Small businesses are key to reigniting American economic engines

16 years ago
ImageBy U.S. Sen. Olympia J. Snowe
(R-Maine)

    The backbone of the American economy is breaking. Small businesses create 70 percent of net new jobs, represent 99.7 percent of all employer jobs, and will clearly play a vital role in lifting the American economy out of this recession. Yet with the current financial crisis choking off economic growth, these firms are being denied access to critical capital to further bolster their business and spur job growth.     To try to unlock frozen credit markets and give hope to these job generators, I travelled to the White House from Capitol Hill last week to meet with President Obama, congressional lawmakers, and American business owners to discuss a plan to help small business weather these difficult economic times. As the Ranking Member of the Senate Small Business and Entrepreneurship Committee, I am pleased that President Obama has made helping small businesses a priority in his economic recovery plan.
    Within the recently enacted American Reinvestment and Recovery Act, I championed and fought to secure several small business lending provisions. The provisions include: temporarily reducing or eliminating various lender and borrower fees, to bolster funding for the Small Business Administration’s (SBA) microloan program; and allowing Small Business Investment Companies to steer more dollars to start-up small businesses. Last week, President Obama announced that these provisions, which aim to thaw the frozen credit market by increasing guarantees and reducing fees, will take immediate effect. The immediate implementation of these critical provisions to will provide fee relief to borrowers and lenders in the SBA’s 7(a) and 504 loan programs, as well as an increased guarantee rate for 7(a) loans, comes not a moment too soon.
    President Obama also announced that the Treasury Department will begin to use TARP funds to purchase pools of SBA loans from brokers and dealers to help boost bank liquidity. I have avidly expressed my support for this concept as it will provide liquidity into secondary markets and generate additional financing dollars for small businesses nationwide.

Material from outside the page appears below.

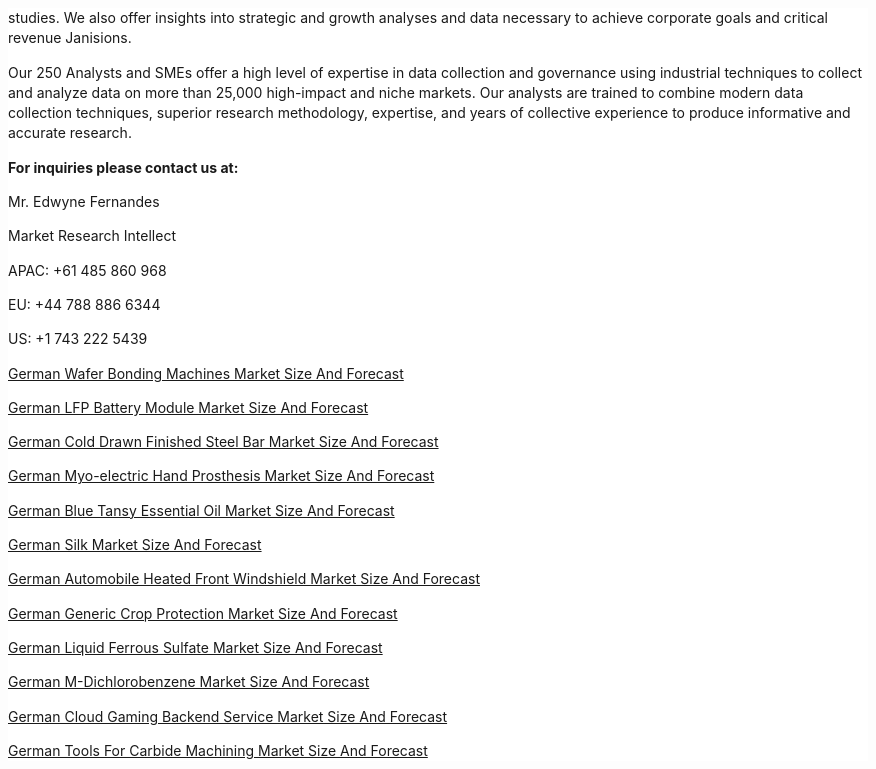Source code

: studies.&nbsp;</span>We also offer insights into strategic and growth analyses and data necessary to achieve corporate goals and critical revenue Janisions.</p><p><span class="">Our 250 Analysts and SMEs offer a high level of expertise in data collection and governance using industrial techniques to collect and analyze data on more than 25,000 high-impact and niche markets. Our analysts are trained to combine modern data collection techniques, superior research methodology, expertise, and years of collective experience to produce informative and accurate research.</span></p><p><strong>For inquiries please contact us at:</strong></p><p>Mr. Edwyne Fernandes</p><p>Market Research Intellect</p><p>APAC: +61 485 860 968</p><p>EU: +44 788 886 6344</p><p>US: +1 743 222 5439</p><p><a href="https://github.com/atulj016/size/blob/main/Wafer-Bonding-Machines-Market/China-Wafer-Bonding-Machines-Market.md">German Wafer Bonding Machines Market Size And Forecast</a></p><p><a href="https://github.com/atulj016/innovate/blob/main/LFP-Battery-Module-Market/China-LFP-Battery-Module-Market.md">German LFP Battery Module Market Size And Forecast</a></p><p><a href="https://github.com/atulj016/size/blob/main/Cold-Drawn-Finished-Steel-Bar-Market/China-Cold-Drawn-Finished-Steel-Bar-Market.md">German Cold Drawn Finished Steel Bar Market Size And Forecast</a></p><p><a href="https://github.com/atulj016/innovate/blob/main/Myo-electric-Hand-Prosthesis-Market/China-Myo-electric-Hand-Prosthesis-Market.md">German Myo-electric Hand Prosthesis Market Size And Forecast</a></p><p><a href="https://github.com/atulj016/innovate/blob/main/Blue-Tansy-Essential-Oil-Market/China-Blue-Tansy-Essential-Oil-Market.md">German Blue Tansy Essential Oil Market Size And Forecast</a></p><p><a href="https://github.com/atulj016/size/blob/main/Silk-Market/China-Silk-Market.md">German Silk Market Size And Forecast</a></p><p><a href="https://github.com/atulj016/innovate/blob/main/Automobile-Heated-Front-Windshield-Market/China-Automobile-Heated-Front-Windshield-Market.md">German Automobile Heated Front Windshield Market Size And Forecast</a></p><p><a href="https://github.com/atulj016/size/blob/main/Generic-Crop-Protection-Market/China-Generic-Crop-Protection-Market.md">German Generic Crop Protection Market Size And Forecast</a></p><p><a href="https://github.com/atulj016/innovate/blob/main/Liquid-Ferrous-Sulfate-Market/China-Liquid-Ferrous-Sulfate-Market.md">German Liquid Ferrous Sulfate Market Size And Forecast</a></p><p><a href="https://github.com/atulj016/size/blob/main/M-Dichlorobenzene-Market/China-M-Dichlorobenzene-Market.md">German M-Dichlorobenzene Market Size And Forecast</a></p><p><a href="https://github.com/atulj016/innovate/blob/main/Cloud-Gaming-Backend-Service-Market/China-Cloud-Gaming-Backend-Service-Market.md">German Cloud Gaming Backend Service Market Size And Forecast</a></p><p><a href="https://github.com/atulj016/size/blob/main/Tools-For-Carbide-Machining-Market/China-Tools-For-Carbide-Machining-Market.md">German Tools For Carbide Machining Market Size And Forecast</a></p>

    The White House Small Business summit gave me a chance to praise for President Obama’s selection of fellow Mainer Karen Mills as Small Business Administrator. In December, I was proud to formally recommend to the incoming Administration that Ms. Mills be selected for this critical position. I have worked with Karen over the years and she is an exceptionally capable individual who always has the interests of our nation’s small businesses in mind. She has a tremendous background in venture capital and lending, which will prove beneficial during these times in which small enterprises require every tool at their disposal to create new jobs.
    I also took the time to reiterate my proposal to re-elevate the SBA Administrator to Cabinet-level status, as it was in the Clinton Administration. In conversations with President Obama, I urged him to restore the SBA’s status in order to realize its maximum positive impact on America’s 27 million small businesses, which create three quarters of net new jobs annually. I first recommended the re-elevation of the status of the SBA in a letter to Obama Administration in early December. Since its creation in 1953, the SBA’s programs have been providing small business financing, entrepreneurial development, and business counseling programs, while strengthening the Agency’s lender oversight authority. Yet despite these critical programs, our nation’s small businesses have endured eight consecutive years of inadequate budgets for the SBA, a 27 percent decrease since 2001, the largest decrease of any Federal Agency. As small businesses are responsible for half of all private sector jobs and created about 70 percent of all new jobs in the past decade, the SBA certainly deserves a seat at the table and the authority and funding necessary to help put America back on the road to economic growth.
    Our present economic calamity threatens to shutter storefronts all across Main Street America – the very last thing we need at this critical juncture. At a time when small businesses should be turning to the safety of government-backed lending, SBA loan volume is in an absolute freefall. The unimpeded flow of credit is the lifeblood of our economy, but as small business credit markets remain frozen, our nation’s enterprises continue to lack the capital they require to maintain and expand their operations. By working together and listening to the needs of small business owners, I am certain that we can advance these aggressive policies that will thaw frozen credit markets, reduce lending fees for smaller firms and increase bank liquidity to ensure small firms can have continued access to credit. These steps will work to shore up America’s economic backbone; helping small businesses innovate and flourish and put us back on the path to prosperity.